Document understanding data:

------------

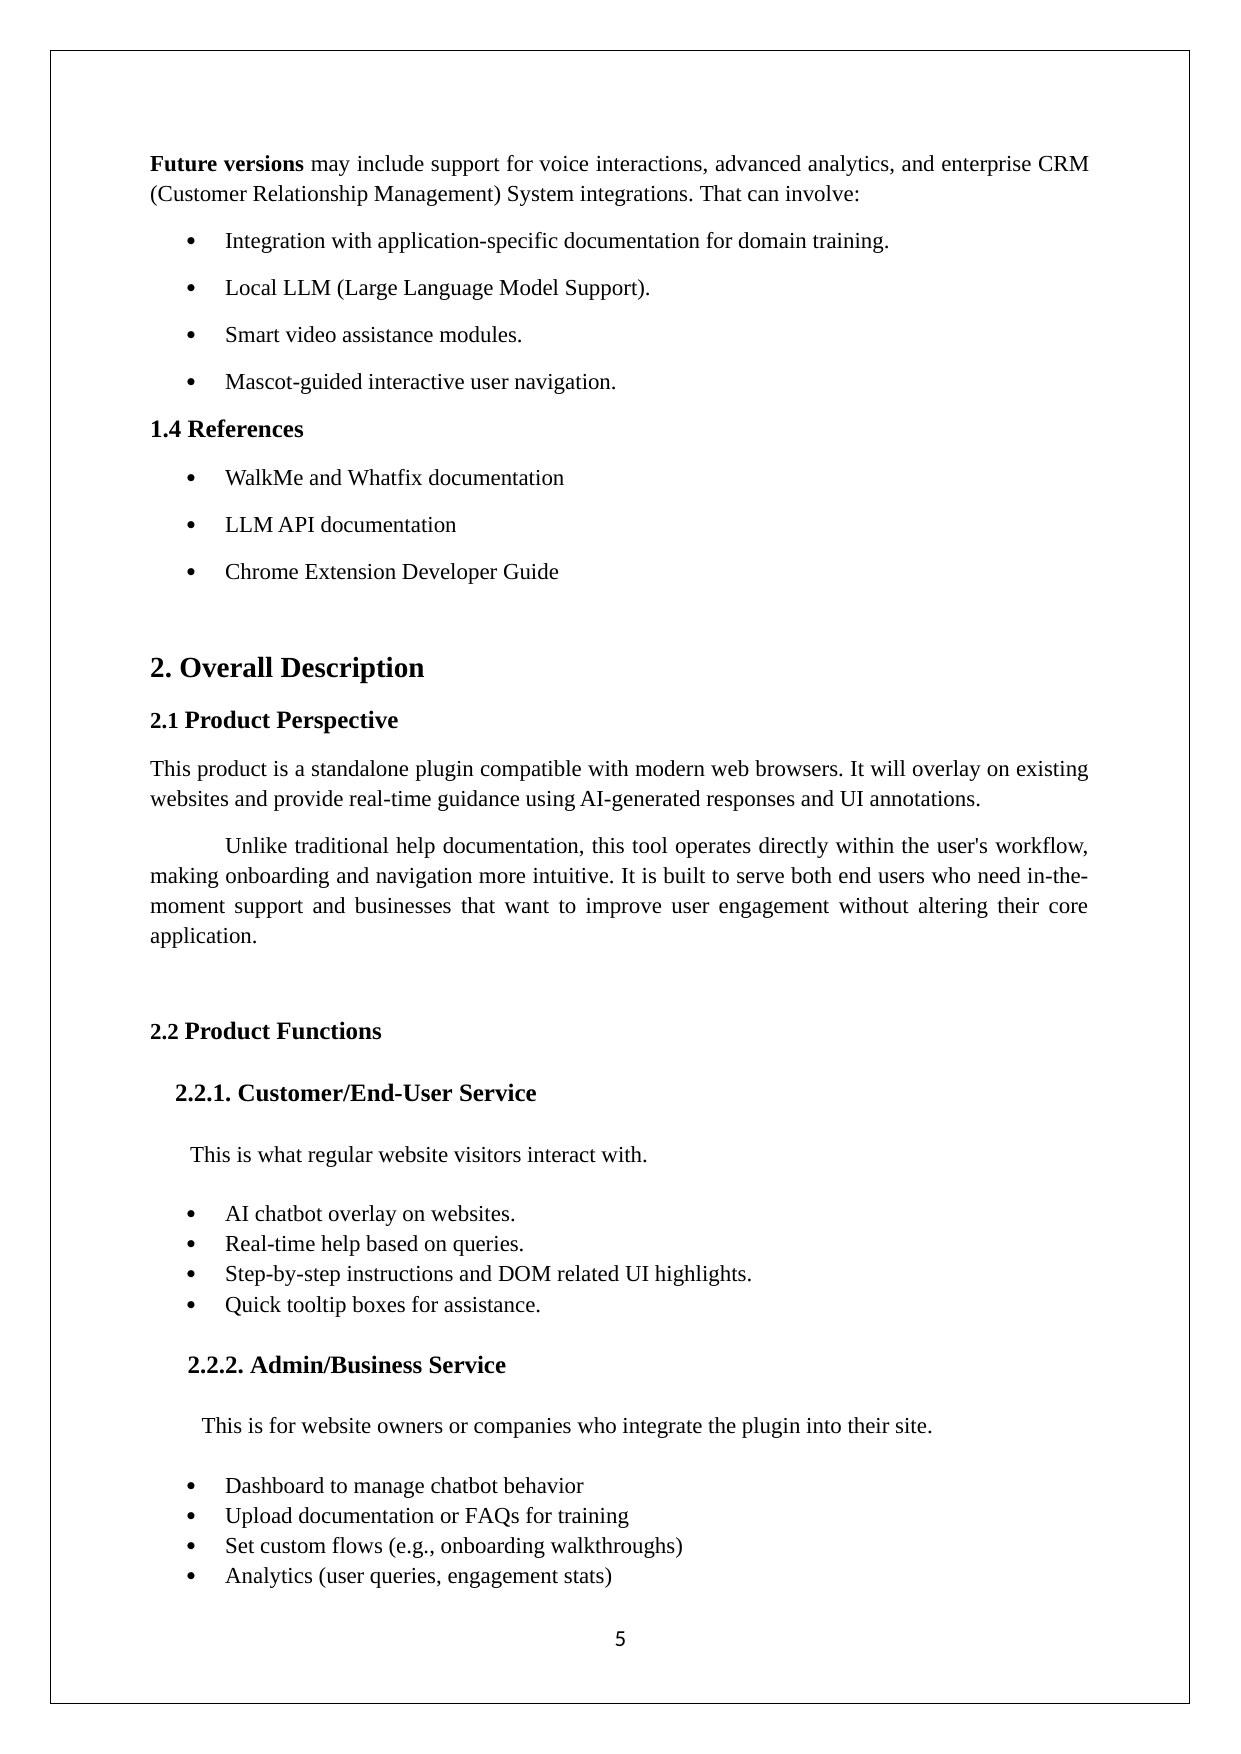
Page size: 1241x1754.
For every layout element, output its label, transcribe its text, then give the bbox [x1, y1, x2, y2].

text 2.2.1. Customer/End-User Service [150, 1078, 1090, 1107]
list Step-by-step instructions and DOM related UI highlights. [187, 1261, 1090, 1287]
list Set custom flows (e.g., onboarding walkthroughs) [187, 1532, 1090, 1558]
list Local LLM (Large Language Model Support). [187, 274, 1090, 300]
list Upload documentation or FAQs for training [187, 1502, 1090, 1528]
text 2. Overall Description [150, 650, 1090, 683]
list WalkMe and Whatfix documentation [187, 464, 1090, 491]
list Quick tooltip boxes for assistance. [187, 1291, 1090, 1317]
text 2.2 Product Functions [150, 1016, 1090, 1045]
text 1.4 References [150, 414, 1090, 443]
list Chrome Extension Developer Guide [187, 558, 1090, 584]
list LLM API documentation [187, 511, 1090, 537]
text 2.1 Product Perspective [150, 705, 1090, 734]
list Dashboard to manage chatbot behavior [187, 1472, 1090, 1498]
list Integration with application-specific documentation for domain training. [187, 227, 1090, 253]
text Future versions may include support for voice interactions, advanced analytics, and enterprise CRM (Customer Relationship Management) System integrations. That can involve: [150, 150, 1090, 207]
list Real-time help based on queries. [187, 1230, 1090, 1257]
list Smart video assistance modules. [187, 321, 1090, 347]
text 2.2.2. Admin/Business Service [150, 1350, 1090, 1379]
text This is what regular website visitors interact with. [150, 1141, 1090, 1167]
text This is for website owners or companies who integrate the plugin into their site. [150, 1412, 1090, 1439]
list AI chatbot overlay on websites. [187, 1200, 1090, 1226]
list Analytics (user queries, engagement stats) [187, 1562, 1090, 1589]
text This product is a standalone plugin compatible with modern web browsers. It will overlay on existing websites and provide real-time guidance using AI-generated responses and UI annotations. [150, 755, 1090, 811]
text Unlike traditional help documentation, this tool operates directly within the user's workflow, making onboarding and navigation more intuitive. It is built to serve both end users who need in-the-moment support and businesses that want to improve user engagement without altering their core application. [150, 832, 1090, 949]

------------

THE TASK: Output each line above exactly. Skip the images.

OUTPUT:
Page size: 1241x1754.
For every layout element, output its label, transcribe its text, then give the bbox [x1, y1, x2, y2].

text 2.2.1. Customer/End-User Service [150, 1078, 1090, 1107]
list Step-by-step instructions and DOM related UI highlights. [187, 1261, 1090, 1287]
list Set custom flows (e.g., onboarding walkthroughs) [187, 1532, 1090, 1558]
list Local LLM (Large Language Model Support). [187, 274, 1090, 300]
list Upload documentation or FAQs for training [187, 1502, 1090, 1528]
text 2. Overall Description [150, 650, 1090, 683]
list WalkMe and Whatfix documentation [187, 464, 1090, 491]
list Quick tooltip boxes for assistance. [187, 1291, 1090, 1317]
text 2.2 Product Functions [150, 1016, 1090, 1045]
text 1.4 References [150, 414, 1090, 443]
list Chrome Extension Developer Guide [187, 558, 1090, 584]
list LLM API documentation [187, 511, 1090, 537]
text 2.1 Product Perspective [150, 705, 1090, 734]
list Dashboard to manage chatbot behavior [187, 1472, 1090, 1498]
list Integration with application-specific documentation for domain training. [187, 227, 1090, 253]
text Future versions may include support for voice interactions, advanced analytics, and enterprise CRM (Customer Relationship Management) System integrations. That can involve: [150, 150, 1090, 207]
list Real-time help based on queries. [187, 1230, 1090, 1257]
list Smart video assistance modules. [187, 321, 1090, 347]
text 2.2.2. Admin/Business Service [150, 1350, 1090, 1379]
text This is what regular website visitors interact with. [150, 1141, 1090, 1167]
text This is for website owners or companies who integrate the plugin into their site. [150, 1412, 1090, 1439]
list AI chatbot overlay on websites. [187, 1200, 1090, 1226]
list Analytics (user queries, engagement stats) [187, 1562, 1090, 1589]
text This product is a standalone plugin compatible with modern web browsers. It will overlay on existing websites and provide real-time guidance using AI-generated responses and UI annotations. [150, 755, 1090, 811]
text Unlike traditional help documentation, this tool operates directly within the user's workflow, making onboarding and navigation more intuitive. It is built to serve both end users who need in-the-moment support and businesses that want to improve user engagement without altering their core application. [150, 832, 1090, 949]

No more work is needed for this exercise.